Geneviève n’a rencontré de jeunes scolaires qu’à une seule occasion lors de toutes ces années car l’exercice lui a toujours été trop douloureux. Mais en écho aux cérémonies, elle a ressenti une envie de dire et l’a exprimé auprès de son fils : « Il faut que je me fasse connaître».
Se faire connaître pour dire qu’on oublie jamais l’horreur. Avec quelques mots simples et justes recueillis vendredi dernier au moment où un petit rayon de soleil osait s’inviter dans la quiétude du salon. « On nous rasait, on était tatouée, ça n’avait plus rien à voir avec une femme… j’étais toute gamine… Un jour je me trouvais tout à côté d’une chambre à gaz, j’ai eu peur, je me suis demandé s’ils n’avaient pas changé d’avis… » Claude Pauquet précise : « On nous a toujours dit que leurs numéros les ont protégées, elles étaient enregistrées pour travailler. »
 « Ravenbrück m’a paru bien moins pénible, glisse Geneviève pour conclure. Mais quand j’ai dit ça là-bas, on m’en a beaucoup voulu car ils ne pouvaient imaginer de situations plus dures que celle qu’ils vivaient. »

Parcours :
Geneviève Pakula est née en 1922 en Pologne. Elle arrive dans la région parisienne avec ses parents ouvriers agricoles en 1927.
 En 1942. Elle travaille dans une petite entreprise de construction de postes de radio à Paris. Son patron qui répare des postes émetteurs pour la Résistance est dénoncé. Elle-même, qui les livre, est arrêtée par la Gestapo le 7 novembre 1942.

 Déportation:

Elle part de Compiègne le 24 janvier 1943 dans le seul convoi de femmes françaises déportées-résistantes à Auschwitz en Pologne.
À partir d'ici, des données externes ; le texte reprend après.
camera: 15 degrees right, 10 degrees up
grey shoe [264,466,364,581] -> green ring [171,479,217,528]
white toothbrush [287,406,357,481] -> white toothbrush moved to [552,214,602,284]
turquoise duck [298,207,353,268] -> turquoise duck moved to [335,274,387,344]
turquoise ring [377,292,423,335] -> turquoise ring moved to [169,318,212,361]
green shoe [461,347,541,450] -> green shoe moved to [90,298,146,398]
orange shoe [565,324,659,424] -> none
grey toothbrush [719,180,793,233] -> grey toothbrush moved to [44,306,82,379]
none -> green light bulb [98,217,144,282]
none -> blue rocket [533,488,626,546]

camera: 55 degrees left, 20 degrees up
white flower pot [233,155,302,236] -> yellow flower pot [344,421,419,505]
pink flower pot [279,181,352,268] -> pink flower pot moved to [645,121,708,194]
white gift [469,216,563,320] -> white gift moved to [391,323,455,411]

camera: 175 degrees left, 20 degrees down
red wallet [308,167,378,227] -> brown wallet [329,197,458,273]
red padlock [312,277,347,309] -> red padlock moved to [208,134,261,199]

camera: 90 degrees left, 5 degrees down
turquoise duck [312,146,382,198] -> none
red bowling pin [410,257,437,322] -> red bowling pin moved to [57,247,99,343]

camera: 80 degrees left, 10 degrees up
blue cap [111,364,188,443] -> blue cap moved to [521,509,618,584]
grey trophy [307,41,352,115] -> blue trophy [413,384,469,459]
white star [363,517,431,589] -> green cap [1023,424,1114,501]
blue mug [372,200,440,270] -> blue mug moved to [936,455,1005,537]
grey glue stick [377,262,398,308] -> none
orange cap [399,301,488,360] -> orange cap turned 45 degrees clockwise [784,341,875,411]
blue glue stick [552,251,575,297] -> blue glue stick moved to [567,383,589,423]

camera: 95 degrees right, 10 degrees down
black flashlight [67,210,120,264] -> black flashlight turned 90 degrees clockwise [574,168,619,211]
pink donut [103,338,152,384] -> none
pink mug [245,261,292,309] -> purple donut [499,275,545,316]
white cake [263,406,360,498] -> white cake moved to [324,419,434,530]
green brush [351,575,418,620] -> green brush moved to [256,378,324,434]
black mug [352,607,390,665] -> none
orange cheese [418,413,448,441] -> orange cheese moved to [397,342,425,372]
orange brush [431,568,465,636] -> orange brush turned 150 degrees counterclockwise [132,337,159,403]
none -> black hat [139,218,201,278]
Matricule 31794. Parmi les 230 femmes se trouve l’écrivaine Charlotte Delbo.
D’Auschwitz- Birkenau où elle reste 18 mois, à Ravensbrück près de Berlin et Mauthausen en Autriche, sa déportation dure près de deux ans et demi.
Libérée le 22 avril 1945, elle se marie en 1946. Elle donne naissance à deux enfants, une fille et un fils. Elle reprend alors le travail et devient confectionneuse à domicile.
Titulaire de la Légion d’honneur, elle réside avec son mari à Poitiers depuis 2000.